▶ Dataset extract:

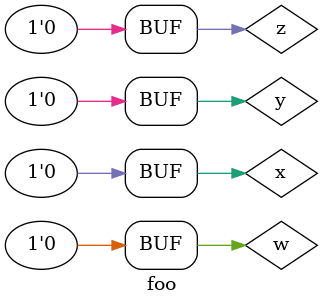
<source format=v>
module foo();
  initial begin
    w = 10;
    x = #1 20;
    y <= 30;
    z <= #1 40;
  end
endmodule

</source>
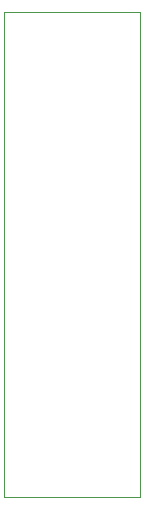
<source format=gbr>
%TF.GenerationSoftware,KiCad,Pcbnew,9.0.4*%
%TF.CreationDate,2025-10-17T20:59:14-05:00*%
%TF.ProjectId,raspi-ir,72617370-692d-4697-922e-6b696361645f,rev?*%
%TF.SameCoordinates,Original*%
%TF.FileFunction,Profile,NP*%
%FSLAX46Y46*%
G04 Gerber Fmt 4.6, Leading zero omitted, Abs format (unit mm)*
G04 Created by KiCad (PCBNEW 9.0.4) date 2025-10-17 20:59:14*
%MOMM*%
%LPD*%
G01*
G04 APERTURE LIST*
%TA.AperFunction,Profile*%
%ADD10C,0.050000*%
%TD*%
G04 APERTURE END LIST*
D10*
X151638000Y-112395000D02*
X151638000Y-71374000D01*
X151638000Y-71374000D02*
X140081000Y-71374000D01*
X140081000Y-112395000D02*
X151638000Y-112395000D01*
X140081000Y-71374000D02*
X140081000Y-112395000D01*
M02*

</source>
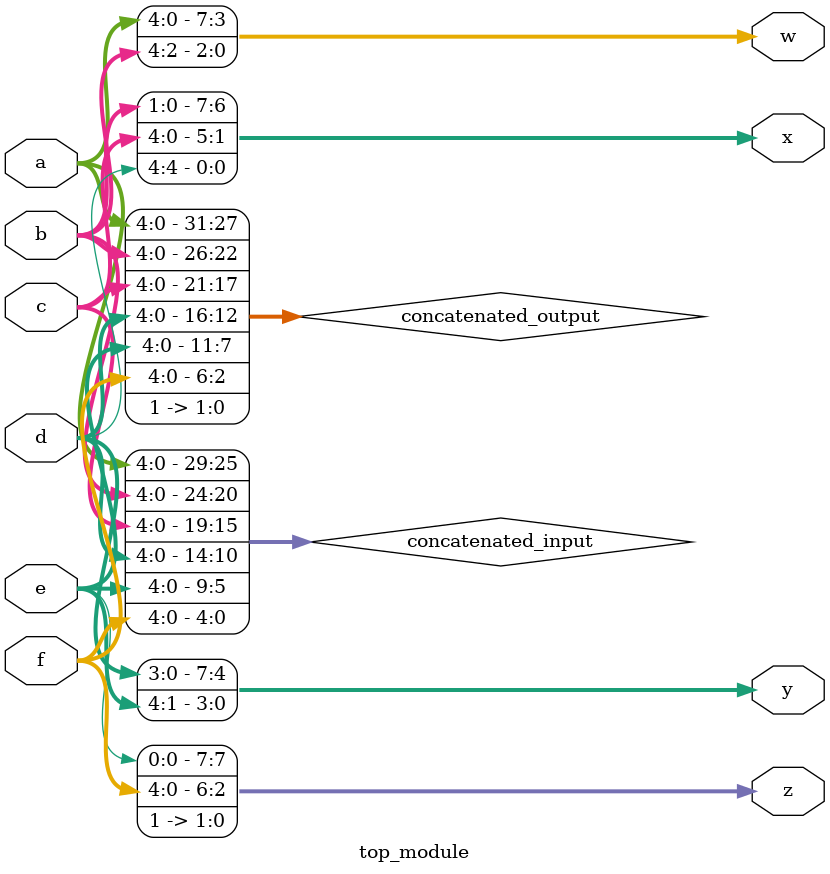
<source format=sv>
module top_module (
  input [4:0] a,
  input [4:0] b,
  input [4:0] c,
  input [4:0] d,
  input [4:0] e,
  input [4:0] f,
  output [7:0] w,
  output [7:0] x,
  output [7:0] y,
  output [7:0] z
);

  reg [29:0] concatenated_input;
  wire [31:0] concatenated_output;

  assign concatenated_output = {concatenated_input, 2'b11};

  always @(*) begin
    concatenated_input = {a, b, c, d, e, f};
  end

  assign {w, x, y, z} = concatenated_output;

endmodule

</source>
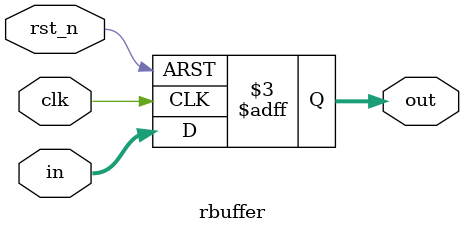
<source format=sv>
`timescale 1ns / 1ps

module rbuffer #(parameter Nbits = 32 )(
    input clk,
    input rst_n,
    input [Nbits-1:0] in,
    output logic [Nbits-1:0] out
);
  always @(posedge clk, negedge rst_n) begin
    if(!rst_n) begin
      out <= 0;
    end else begin
      out <= in;
    end
  end
endmodule

</source>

▶ Exercise goal: Go through the entries and copy every line that has "assign".

▶ Solution below:
  assign concatenated_output = {concatenated_input, 2'b11};
  assign {w, x, y, z} = concatenated_output;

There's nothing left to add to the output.